Example: At Bizzy, each of our sales reps uses sequences to test which messages work best. Whenever we see room for improvement, we log the new message variant as an A/B test and see which of the two versions performs better. If it's the new one, then that becomes our new message. If it's the old one, we park the new content or tweak it further to see if another experiment brings a different result.

4 - A consistent lead flow
You can’t sell if you don’t have leads. This may sound like a pretty catchphrase, but that doesn't make it any less true.
In our experience, and being sales reps ourselves we can say this, sales are nothing if not lazy. We'd much rather chase clients we know for a renewal, or work on inbound leads generated by marketing activities, than reach out to a new cold prospect we're so much less likely to sell to.
We jokingly refer to this as the “waterfall of laziness”.
This is where step 1 comes back into play, though. Because what happens if your existing business cannot support your envisioned growth, and your inbound leads are not enough to bridge the gap?
Exactly.

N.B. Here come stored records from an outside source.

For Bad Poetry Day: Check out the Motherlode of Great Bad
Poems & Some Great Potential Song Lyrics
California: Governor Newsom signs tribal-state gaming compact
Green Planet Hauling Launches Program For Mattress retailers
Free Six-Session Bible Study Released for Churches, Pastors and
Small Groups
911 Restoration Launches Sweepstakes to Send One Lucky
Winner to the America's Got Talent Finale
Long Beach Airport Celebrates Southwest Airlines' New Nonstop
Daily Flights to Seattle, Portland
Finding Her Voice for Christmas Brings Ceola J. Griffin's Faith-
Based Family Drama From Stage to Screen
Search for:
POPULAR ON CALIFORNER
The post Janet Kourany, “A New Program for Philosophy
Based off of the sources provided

You need more outbound lead generation.
Make sure you have a system in place that brings you potential new outbound leads on autopilot, and start measuring your conversion rates so you know if you need less or more leads coming in.
Example: Using a tool like Bizzy's Sales Agent, you get new leads every single week with an extensive AI-generated summary of why they were selected, how they match your ideal customer profile, and what you can use in your first outreach. Our customers are seeing an increase in meetings booked in the first few weeks. If this is a huge gap in your current sales process, check out the Sales Agent for yourself.

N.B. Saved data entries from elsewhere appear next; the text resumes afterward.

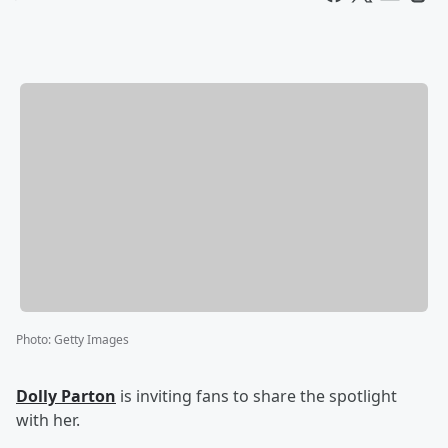
Photo
:
Getty Images
Dolly Parton
is inviting fans to share the spotlight
with her.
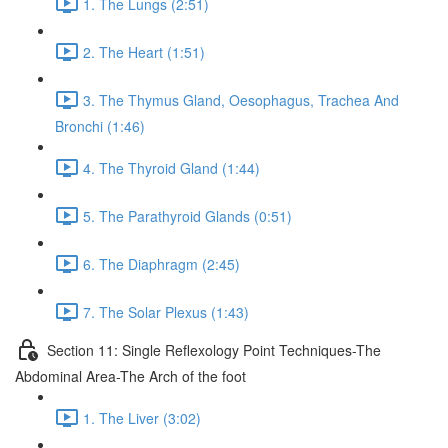
1. The Lungs (2:51)
2. The Heart (1:51)
3. The Thymus Gland, Oesophagus, Trachea And
Bronchi (1:46)
4. The Thyroid Gland (1:44)
5. The Parathyroid Glands (0:51)
6. The Diaphragm (2:45)
7. The Solar Plexus (1:43)
Section 11: Single Reflexology Point Techniques-The
Abdominal Area-The Arch of the foot
1. The Liver (3:02)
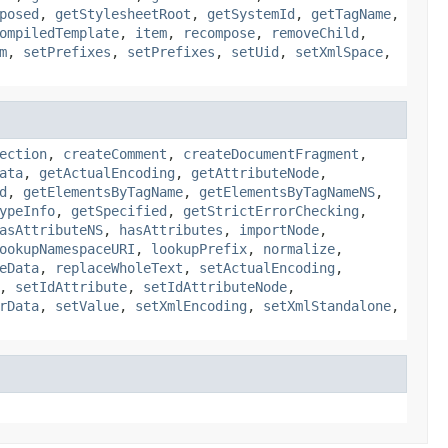
posed
,
getStylesheetRoot
,
getSystemId
,
getTagName
,
ompiledTemplate
,
item
,
recompose
,
removeChild
,
m
,
setPrefixes
,
setPrefixes
,
setUid
,
setXmlSpace
,
ection
,
createComment
,
createDocumentFragment
,
ata
,
getActualEncoding
,
getAttributeNode
,
d
,
getElementsByTagName
,
getElementsByTagNameNS
,
ypeInfo
,
getSpecified
,
getStrictErrorChecking
,
asAttributeNS
,
hasAttributes
,
importNode
,
ookupNamespaceURI
,
lookupPrefix
,
normalize
,
eData
,
replaceWholeText
,
setActualEncoding
,
,
setIdAttribute
,
setIdAttributeNode
,
rData
,
setValue
,
setXmlEncoding
,
setXmlStandalone
,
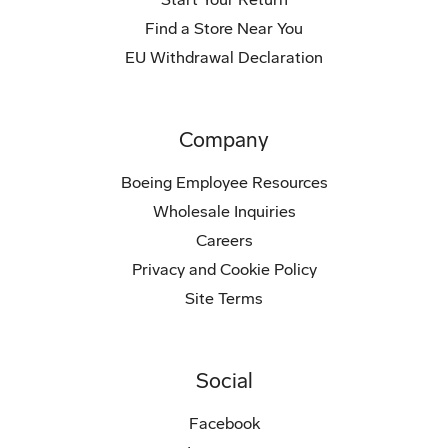
Find a Store Near You
EU Withdrawal Declaration
Company
Boeing Employee Resources
Wholesale Inquiries
Careers
Privacy and Cookie Policy
Site Terms
Social
Facebook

5 - One place to track everything
And, please, leave the spreadsheets or ERPs or e-commerce platforms behind. If you are serious about sales, you need a CRM. Keep the ERP for your operations, the e-commerce platform for your online sales, and the spreadsheet for whatever you still use spreadsheets for. But make sure that you track each new lead and deal in a system that's meant for it.
Having one place where you cannot only follow up on ongoing sales efforts, but also giving you insights per deal stage and team member, as well as automated forecasting, that's a dealbreaker. It's why Bizzy integrates seamlessly with all major CRM platforms, making sure your leads are trackable right away. Don't overcomplicate it, just have a system your sales reps can use.

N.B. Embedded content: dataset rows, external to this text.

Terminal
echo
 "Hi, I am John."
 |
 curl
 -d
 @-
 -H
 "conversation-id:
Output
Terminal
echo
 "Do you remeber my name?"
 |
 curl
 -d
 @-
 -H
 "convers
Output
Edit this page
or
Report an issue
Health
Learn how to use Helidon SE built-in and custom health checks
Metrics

Example: An IT Consultancy company introduced a new CRM last year. Whenever an inbound lead from marketing efforts is qualified, it pops up in their CRM, right next to the cold outreach leads they get from Bizzy each week. Sales now has both cold and warm leads to engage on a weekly basis. This allows them to warm up and engage leads, creating new opportunities consistently despite the long sales cycles they have to deal with.
Start getting more predictable sales
Even with a solid team, your sales process might be slowing you down. Building a strong sales process isn’t about reinventing the wheel. It’s about making a few key decisions, pouring them in a system everyone agrees on, and reviewing what works.
The most successful sales teams we work with didn’t get there by doing everything at once. They just started. They made goals clearer. Cleaned up their pipeline stages. Shared what was working. Added the right tools when needed.
You don't need to figure out the perfect process right away. You just need to pinpoint your biggest challenge right now, and figure out how to improve that.